Look through the entries below and extract exactly the lines from the one containing "left elbow: (230, 110)" through the one containing "right elbow: (106, 128)", ends included.

*** Provided records ***

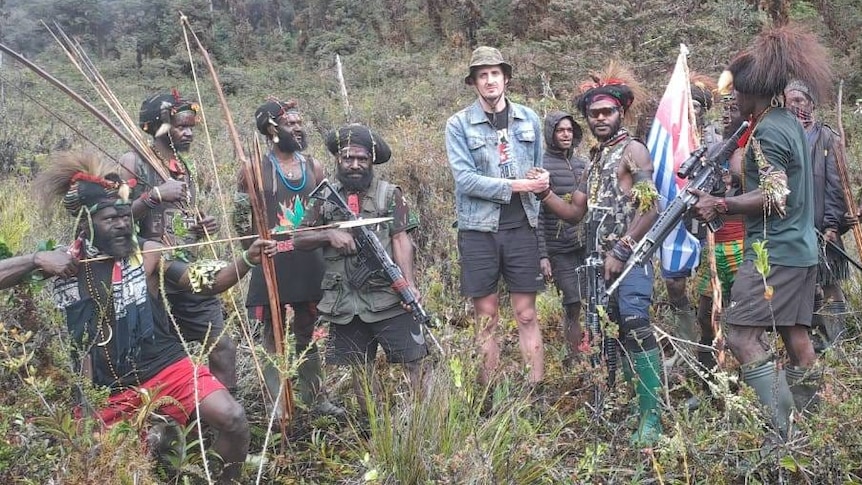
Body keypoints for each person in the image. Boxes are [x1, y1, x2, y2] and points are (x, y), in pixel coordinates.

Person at [0, 152, 276, 483]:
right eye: (109, 219)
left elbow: (207, 281)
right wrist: (34, 259)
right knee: (108, 466)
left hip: (163, 366)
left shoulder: (146, 254)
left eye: (124, 217)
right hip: (101, 387)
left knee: (232, 416)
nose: (121, 225)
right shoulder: (63, 264)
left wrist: (247, 259)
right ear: (85, 224)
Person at [691, 25, 833, 438]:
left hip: (776, 251)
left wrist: (721, 204)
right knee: (796, 338)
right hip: (800, 250)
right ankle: (817, 431)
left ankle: (786, 432)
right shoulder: (786, 121)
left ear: (750, 90)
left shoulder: (767, 129)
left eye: (735, 92)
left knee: (739, 334)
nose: (733, 99)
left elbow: (774, 195)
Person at [536, 62, 664, 446]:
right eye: (593, 114)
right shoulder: (592, 161)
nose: (600, 118)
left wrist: (623, 248)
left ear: (620, 112)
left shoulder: (633, 151)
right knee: (613, 334)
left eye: (607, 112)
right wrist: (543, 193)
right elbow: (576, 211)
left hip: (631, 259)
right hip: (596, 265)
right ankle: (621, 405)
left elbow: (651, 207)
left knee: (637, 327)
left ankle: (651, 417)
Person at [293, 124, 427, 415]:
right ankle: (374, 426)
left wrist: (409, 284)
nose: (354, 164)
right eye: (347, 158)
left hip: (387, 296)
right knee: (359, 368)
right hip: (344, 300)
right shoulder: (323, 198)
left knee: (413, 360)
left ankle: (421, 422)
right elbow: (298, 238)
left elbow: (401, 239)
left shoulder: (391, 195)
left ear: (371, 161)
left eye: (361, 158)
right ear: (338, 161)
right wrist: (328, 235)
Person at [118, 90, 238, 394]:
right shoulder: (134, 162)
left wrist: (200, 227)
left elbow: (182, 219)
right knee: (160, 357)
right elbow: (115, 221)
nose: (187, 133)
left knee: (222, 346)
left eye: (190, 127)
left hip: (186, 273)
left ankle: (222, 418)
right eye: (180, 126)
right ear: (158, 127)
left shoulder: (186, 167)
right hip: (149, 278)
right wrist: (153, 195)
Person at [445, 46, 548, 387]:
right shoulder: (458, 124)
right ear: (474, 82)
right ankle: (490, 392)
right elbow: (466, 179)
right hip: (479, 230)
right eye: (482, 75)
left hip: (522, 228)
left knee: (526, 313)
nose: (490, 81)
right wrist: (518, 184)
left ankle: (535, 389)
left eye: (495, 74)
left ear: (505, 78)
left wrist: (542, 180)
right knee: (486, 316)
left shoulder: (528, 118)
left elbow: (537, 166)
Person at [233, 98, 344, 417]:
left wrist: (325, 239)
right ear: (272, 129)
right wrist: (251, 252)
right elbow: (241, 217)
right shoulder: (254, 168)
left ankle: (314, 396)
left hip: (307, 259)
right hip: (271, 260)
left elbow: (323, 212)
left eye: (299, 122)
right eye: (290, 123)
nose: (298, 128)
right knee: (273, 329)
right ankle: (277, 403)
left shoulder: (314, 167)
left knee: (307, 325)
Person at [690, 83, 746, 405]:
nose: (727, 111)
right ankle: (710, 385)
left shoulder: (750, 145)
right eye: (723, 107)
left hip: (740, 242)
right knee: (705, 316)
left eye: (733, 106)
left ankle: (739, 385)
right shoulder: (712, 146)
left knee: (741, 318)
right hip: (713, 243)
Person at [784, 79, 849, 352]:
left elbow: (836, 185)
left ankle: (839, 339)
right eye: (790, 101)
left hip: (822, 223)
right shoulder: (782, 134)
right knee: (803, 283)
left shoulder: (827, 137)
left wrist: (833, 224)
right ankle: (812, 340)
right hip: (792, 225)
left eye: (800, 101)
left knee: (830, 280)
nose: (795, 106)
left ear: (811, 104)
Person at [538, 111, 588, 366]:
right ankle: (573, 357)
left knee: (594, 300)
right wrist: (543, 255)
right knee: (572, 302)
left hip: (586, 245)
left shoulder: (582, 164)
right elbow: (536, 215)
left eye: (569, 130)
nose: (566, 134)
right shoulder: (542, 166)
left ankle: (594, 352)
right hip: (559, 248)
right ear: (551, 134)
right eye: (560, 130)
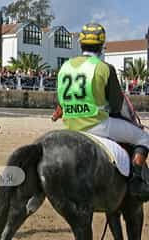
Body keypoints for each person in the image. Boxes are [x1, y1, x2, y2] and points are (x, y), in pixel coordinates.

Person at [54, 23, 149, 200]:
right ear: (101, 45)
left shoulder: (65, 66)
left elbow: (60, 99)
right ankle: (136, 182)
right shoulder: (104, 68)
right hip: (97, 124)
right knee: (144, 138)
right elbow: (115, 104)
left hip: (70, 125)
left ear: (81, 45)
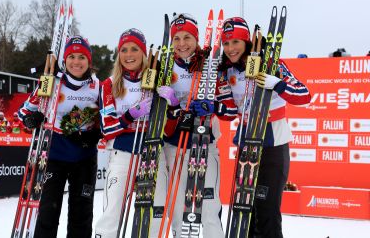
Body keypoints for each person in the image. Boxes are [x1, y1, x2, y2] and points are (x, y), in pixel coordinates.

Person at [218, 17, 311, 238]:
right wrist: (212, 105)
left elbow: (304, 95)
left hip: (273, 143)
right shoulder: (228, 71)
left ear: (247, 42)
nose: (230, 49)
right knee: (244, 208)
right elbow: (230, 112)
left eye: (235, 42)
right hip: (247, 142)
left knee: (267, 207)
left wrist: (277, 83)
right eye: (226, 43)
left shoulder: (272, 63)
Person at [157, 13, 237, 237]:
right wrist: (171, 105)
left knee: (210, 207)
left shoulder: (212, 65)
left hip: (204, 142)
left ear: (196, 38)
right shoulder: (164, 67)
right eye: (177, 39)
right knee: (179, 207)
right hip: (174, 145)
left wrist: (214, 107)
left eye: (187, 38)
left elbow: (230, 110)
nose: (182, 44)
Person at [19, 35, 101, 238]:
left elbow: (106, 118)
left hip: (84, 156)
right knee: (48, 211)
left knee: (81, 213)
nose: (76, 62)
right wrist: (32, 118)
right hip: (53, 155)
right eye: (71, 56)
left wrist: (95, 134)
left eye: (81, 57)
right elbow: (23, 112)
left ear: (88, 61)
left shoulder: (97, 86)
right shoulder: (51, 82)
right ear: (65, 60)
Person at [95, 28, 166, 238]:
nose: (129, 54)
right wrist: (130, 115)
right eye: (124, 50)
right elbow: (106, 128)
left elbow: (169, 122)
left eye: (134, 49)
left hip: (152, 152)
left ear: (143, 52)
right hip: (123, 154)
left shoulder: (156, 80)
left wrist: (169, 102)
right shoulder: (109, 84)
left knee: (153, 213)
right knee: (112, 213)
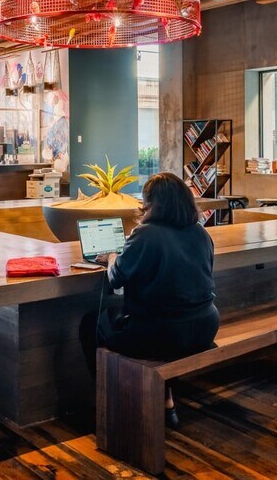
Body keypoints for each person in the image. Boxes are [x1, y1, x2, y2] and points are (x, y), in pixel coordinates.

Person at [79, 172, 219, 428]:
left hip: (164, 334)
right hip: (205, 327)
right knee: (168, 334)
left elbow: (116, 278)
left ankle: (112, 403)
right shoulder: (201, 232)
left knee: (91, 323)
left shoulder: (146, 234)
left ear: (153, 203)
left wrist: (112, 257)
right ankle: (166, 401)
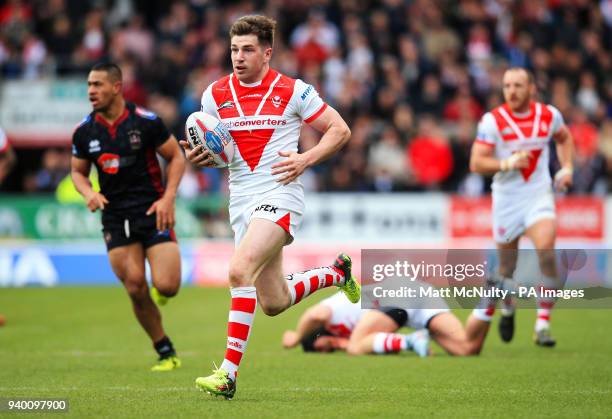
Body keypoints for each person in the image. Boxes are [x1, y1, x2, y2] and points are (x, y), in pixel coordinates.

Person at [181, 15, 358, 399]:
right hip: (241, 201)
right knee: (274, 301)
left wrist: (305, 159)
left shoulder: (294, 90)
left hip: (280, 196)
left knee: (238, 271)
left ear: (267, 52)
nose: (238, 57)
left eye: (247, 50)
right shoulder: (213, 95)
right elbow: (219, 151)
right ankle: (336, 274)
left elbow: (340, 129)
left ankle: (227, 374)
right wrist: (202, 157)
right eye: (233, 50)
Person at [71, 62, 186, 371]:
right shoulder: (84, 132)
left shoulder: (146, 122)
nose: (91, 91)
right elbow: (78, 173)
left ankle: (160, 292)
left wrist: (168, 197)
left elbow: (176, 157)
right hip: (115, 216)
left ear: (117, 87)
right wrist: (88, 193)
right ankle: (165, 351)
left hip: (153, 211)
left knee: (168, 286)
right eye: (89, 85)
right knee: (135, 286)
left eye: (97, 85)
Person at [470, 67, 575, 347]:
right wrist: (506, 163)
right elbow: (477, 162)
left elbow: (564, 138)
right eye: (507, 86)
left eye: (518, 85)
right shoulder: (493, 121)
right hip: (506, 200)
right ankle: (508, 307)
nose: (511, 91)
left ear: (532, 89)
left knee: (546, 248)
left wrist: (566, 168)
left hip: (538, 195)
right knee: (506, 268)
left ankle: (542, 324)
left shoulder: (548, 115)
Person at [282, 291, 493, 358]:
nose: (330, 348)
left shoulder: (329, 312)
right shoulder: (353, 333)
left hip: (393, 296)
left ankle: (410, 341)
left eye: (325, 347)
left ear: (319, 336)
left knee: (356, 347)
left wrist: (297, 337)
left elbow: (313, 315)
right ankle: (492, 296)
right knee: (468, 348)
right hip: (419, 300)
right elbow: (375, 342)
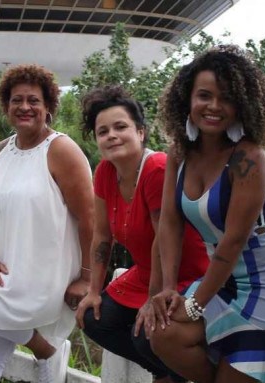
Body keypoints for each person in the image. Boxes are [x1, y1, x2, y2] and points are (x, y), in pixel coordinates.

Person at [149, 45, 265, 383]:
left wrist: (194, 305)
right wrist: (167, 287)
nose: (215, 107)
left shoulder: (248, 158)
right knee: (162, 334)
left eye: (227, 98)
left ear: (242, 105)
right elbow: (171, 223)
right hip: (221, 280)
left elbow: (233, 241)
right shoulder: (178, 154)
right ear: (187, 99)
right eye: (204, 95)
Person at [0, 64, 94, 383]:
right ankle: (49, 353)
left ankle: (46, 351)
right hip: (7, 271)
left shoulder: (61, 149)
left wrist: (87, 278)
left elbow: (90, 219)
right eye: (17, 100)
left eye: (33, 100)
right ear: (6, 106)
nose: (25, 107)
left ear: (48, 107)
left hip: (47, 272)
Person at [74, 85, 209, 383]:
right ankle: (167, 372)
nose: (111, 135)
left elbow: (164, 238)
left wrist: (152, 299)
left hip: (185, 275)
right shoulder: (105, 173)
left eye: (120, 127)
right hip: (145, 273)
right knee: (94, 318)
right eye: (103, 131)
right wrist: (94, 290)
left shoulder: (157, 169)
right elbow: (102, 236)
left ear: (140, 132)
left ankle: (178, 373)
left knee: (146, 335)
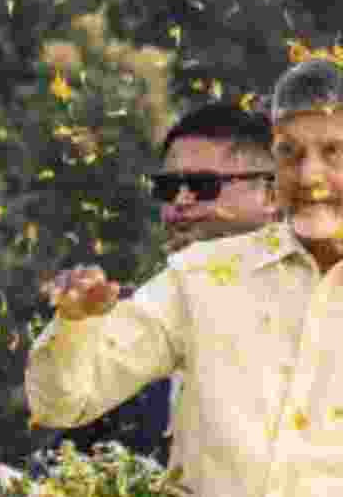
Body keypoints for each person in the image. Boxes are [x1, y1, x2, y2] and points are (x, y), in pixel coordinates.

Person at [25, 59, 343, 497]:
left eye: (334, 153)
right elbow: (66, 402)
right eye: (290, 154)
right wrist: (76, 323)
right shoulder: (199, 277)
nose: (310, 175)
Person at [53, 102, 280, 462]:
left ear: (272, 195)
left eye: (203, 185)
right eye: (168, 186)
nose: (180, 201)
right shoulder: (133, 321)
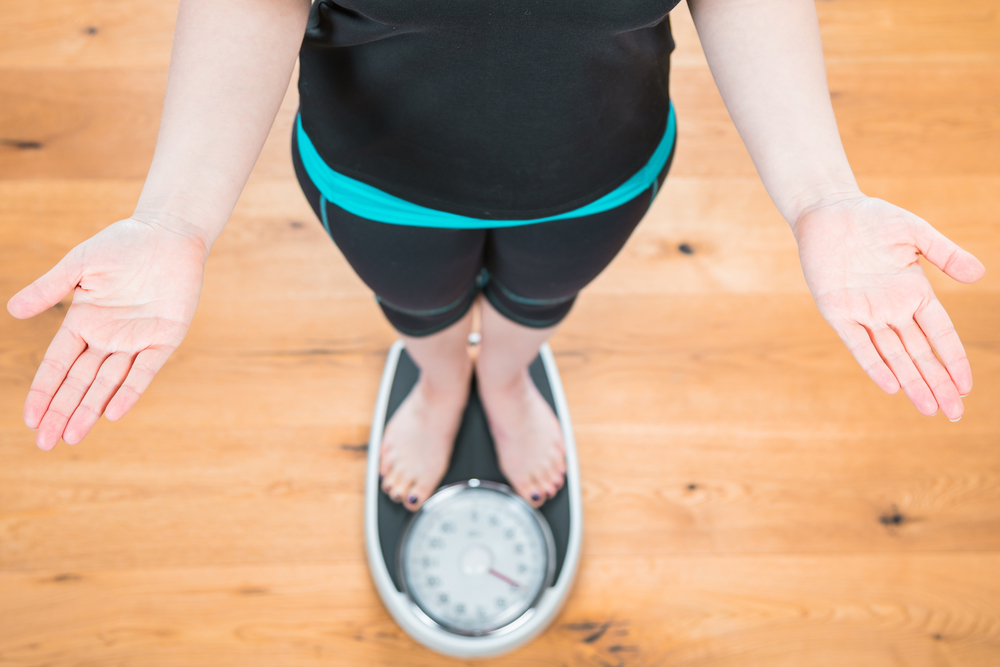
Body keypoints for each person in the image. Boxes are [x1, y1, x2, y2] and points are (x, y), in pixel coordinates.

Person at [7, 0, 984, 514]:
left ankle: (508, 383)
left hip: (595, 172)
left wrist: (819, 195)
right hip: (379, 176)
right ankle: (438, 388)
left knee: (538, 301)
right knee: (420, 309)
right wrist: (175, 214)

*** End of Provided records ***

_Task response_
left elbow: (230, 110)
nose: (182, 44)
Person at [19, 35, 101, 238]:
left elbow: (106, 118)
left hip: (84, 156)
right knee: (48, 211)
left knee: (81, 213)
nose: (76, 62)
right wrist: (32, 118)
right hip: (53, 155)
right eye: (71, 56)
left wrist: (95, 134)
left eye: (81, 57)
right elbow: (23, 112)
left ear: (88, 61)
left shoulder: (97, 86)
right shoulder: (51, 82)
right ear: (65, 60)
Person at [95, 28, 166, 238]:
nose: (129, 54)
right wrist: (130, 115)
right eye: (124, 50)
right elbow: (106, 128)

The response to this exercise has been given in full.